─── DATA UNDER STUDY ───

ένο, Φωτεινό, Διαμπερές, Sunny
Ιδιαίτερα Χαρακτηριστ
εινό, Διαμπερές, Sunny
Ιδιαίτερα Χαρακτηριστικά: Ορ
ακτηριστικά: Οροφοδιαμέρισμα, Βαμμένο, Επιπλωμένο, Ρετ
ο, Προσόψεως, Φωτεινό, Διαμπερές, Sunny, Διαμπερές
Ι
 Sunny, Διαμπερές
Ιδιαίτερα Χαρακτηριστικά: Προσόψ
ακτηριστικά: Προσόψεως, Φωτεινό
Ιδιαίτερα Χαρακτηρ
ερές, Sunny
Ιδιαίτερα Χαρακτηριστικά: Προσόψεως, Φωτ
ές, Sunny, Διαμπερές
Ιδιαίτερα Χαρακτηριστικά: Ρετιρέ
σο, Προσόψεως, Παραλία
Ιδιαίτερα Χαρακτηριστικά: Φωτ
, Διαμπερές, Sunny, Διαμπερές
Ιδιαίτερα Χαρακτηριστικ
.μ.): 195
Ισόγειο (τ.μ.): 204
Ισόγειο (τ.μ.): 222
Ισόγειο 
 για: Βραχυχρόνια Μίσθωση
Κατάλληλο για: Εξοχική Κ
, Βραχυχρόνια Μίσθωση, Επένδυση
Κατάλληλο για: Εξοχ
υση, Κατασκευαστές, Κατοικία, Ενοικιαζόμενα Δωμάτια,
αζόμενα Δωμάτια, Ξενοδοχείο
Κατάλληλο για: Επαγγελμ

───

*WORK INSTRUCTIONS*.
Print out the data exactly once more.

*SOLUTION FOR THIS PROBLEM*.
ένο, Φωτεινό, Διαμπερές, Sunny
Ιδιαίτερα Χαρακτηριστ
εινό, Διαμπερές, Sunny
Ιδιαίτερα Χαρακτηριστικά: Ορ
ακτηριστικά: Οροφοδιαμέρισμα, Βαμμένο, Επιπλωμένο, Ρετ
ο, Προσόψεως, Φωτεινό, Διαμπερές, Sunny, Διαμπερές
Ι
 Sunny, Διαμπερές
Ιδιαίτερα Χαρακτηριστικά: Προσόψ
ακτηριστικά: Προσόψεως, Φωτεινό
Ιδιαίτερα Χαρακτηρ
ερές, Sunny
Ιδιαίτερα Χαρακτηριστικά: Προσόψεως, Φωτ
ές, Sunny, Διαμπερές
Ιδιαίτερα Χαρακτηριστικά: Ρετιρέ
σο, Προσόψεως, Παραλία
Ιδιαίτερα Χαρακτηριστικά: Φωτ
, Διαμπερές, Sunny, Διαμπερές
Ιδιαίτερα Χαρακτηριστικ
.μ.): 195
Ισόγειο (τ.μ.): 204
Ισόγειο (τ.μ.): 222
Ισόγειο 
 για: Βραχυχρόνια Μίσθωση
Κατάλληλο για: Εξοχική Κ
, Βραχυχρόνια Μίσθωση, Επένδυση
Κατάλληλο για: Εξοχ
υση, Κατασκευαστές, Κατοικία, Ενοικιαζόμενα Δωμάτια,
αζόμενα Δωμάτια, Ξενοδοχείο
Κατάλληλο για: Επαγγελμ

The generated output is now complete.